EXTRACTED TEXT:
----
Deterministic lockup / panic in networking stack with ipfw / natd enabled on recent amd64 STABLE / CURRENT

Garrett Cooper yanefbsd at gmail.com
Sat Jul 3 03:53:36 UTC 2010


On Fri, Jul 2, 2010 at 8:26 PM, Ian Smith <smithi at nimnet.asn.au> wrote:
> On Sat, 3 Jul 2010, Ian Smith wrote:
>  > On Tue, 15 Jun 2010, Garrett Cooper wrote:
>  >  > Hi,
>  >  >     I'm experiencing a deterministic situation on a development box I
>  >  > manage when I do the following to enable ipfw and natd to bridge a
>  >  > network with two bce(4) enabled NICs, where if I do the following
>  >  > steps below, then try to push a few tcp frames through, the kernel
>  >  > either hardlocks, or panics in the bce(4) code, ipfw(4) code or
>  >  > networking stack code.
>  >  >     My kernel is relatively vanilla (I just turned off a number of
>  >  > drivers that I don't use because the hardware support isn't there),
>  >  > and all of the networking options available in GENERIC are enabled as
>  >  > well. I have ipfw, ipfw_nat, and libalias built as modules, along with
>  >  > bce and em.
>  >  >     I've included the stats on the machine. Note that it is a dual
>  >  > SMT-enabled quad core machine with 8GB of RAM. I haven't done anything
>  >  > to pimp the box settings via make.conf whatsoever. I would provide a
>  >  > crashdump, but dumpon is broken on the box (which is extremely
>  >  > annoying). Please note that pf doesn't have any issues pushing packets
>  >  > with similar rules.
>  >  >     This has occurred on both 8-STABLE (r209169), and 9-CURRENT (r208809).
>  >  >     Here's the manual procedure for reproducing the issue:
>  >  >
>  >  > # Do the following steps (this isn't automated apparently as it
>  >  > completely blocks off a running box, when using ipfw restart is run).
>  >  >
>  >  > # Copy the 8.0-RELEASE copy of rc.firewall over
>  >  > cp -p /usr/src/etc/rc.firewall /etc
>  >  >
>  >  > # Make sure you have access via ssh being redirected via natd.
>  >  > echo "redirect_port tcp 192.168.10.1:22 22" > /etc/natd.conf
>  >  >
>  >  > # Enable all of the required services and knobs
>  >  > cat >> /etc/rc.conf <<EOF
>  >  > firewall_enable="YES"
>  >  > firewall_logging="YES"
>  >  > firewall_nat_enable="YES"
>  >  > firewall_nat_interface="bce1"
>  >  > firewall_type="open"
>  >  > gateway_enable="YES"
>  >  > ipfw_enable="YES"
>  >  > natd_enable="YES"
>  >  > natd_interface="bce1"
----
DATA FOR ANALYSIS:
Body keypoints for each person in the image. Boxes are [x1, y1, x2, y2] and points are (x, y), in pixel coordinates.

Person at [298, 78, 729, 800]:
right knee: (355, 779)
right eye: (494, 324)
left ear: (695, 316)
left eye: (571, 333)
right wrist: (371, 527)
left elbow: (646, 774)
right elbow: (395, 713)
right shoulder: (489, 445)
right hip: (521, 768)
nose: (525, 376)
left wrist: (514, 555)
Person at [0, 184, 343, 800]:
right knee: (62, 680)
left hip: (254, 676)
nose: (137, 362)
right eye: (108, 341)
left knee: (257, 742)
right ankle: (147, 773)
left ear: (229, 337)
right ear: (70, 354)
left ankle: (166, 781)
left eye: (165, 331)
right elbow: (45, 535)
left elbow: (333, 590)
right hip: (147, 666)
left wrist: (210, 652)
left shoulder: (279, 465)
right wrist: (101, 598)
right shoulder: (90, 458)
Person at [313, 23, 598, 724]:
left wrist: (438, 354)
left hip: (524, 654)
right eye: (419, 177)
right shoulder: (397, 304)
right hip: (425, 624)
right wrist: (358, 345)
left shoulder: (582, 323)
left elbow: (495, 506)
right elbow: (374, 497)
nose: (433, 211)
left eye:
----
ACTIVITIES:
1. According to the mailing list post, on which two FreeBSD branches and revisions has the issue occurred?
2. Reproduce word for word the passage of the mailing list post between "Garrett Cooper yanefbsd" and "networking stack code.", inclusive.

OUTPUTS BY TASK:
1. 8-STABLE (r209169) and 9-CURRENT (r208809).

2.
Garrett Cooper yanefbsd at gmail.com
Sat Jul 3 03:53:36 UTC 2010


On Fri, Jul 2, 2010 at 8:26 PM, Ian Smith <smithi at nimnet.asn.au> wrote:
> On Sat, 3 Jul 2010, Ian Smith wrote:
>  > On Tue, 15 Jun 2010, Garrett Cooper wrote:
>  >  > Hi,
>  >  >     I'm experiencing a deterministic situation on a development box I
>  >  > manage when I do the following to enable ipfw and natd to bridge a
>  >  > network with two bce(4) enabled NICs, where if I do the following
>  >  > steps below, then try to push a few tcp frames through, the kernel
>  >  > either hardlocks, or panics in the bce(4) code, ipfw(4) code or
>  >  > networking stack code.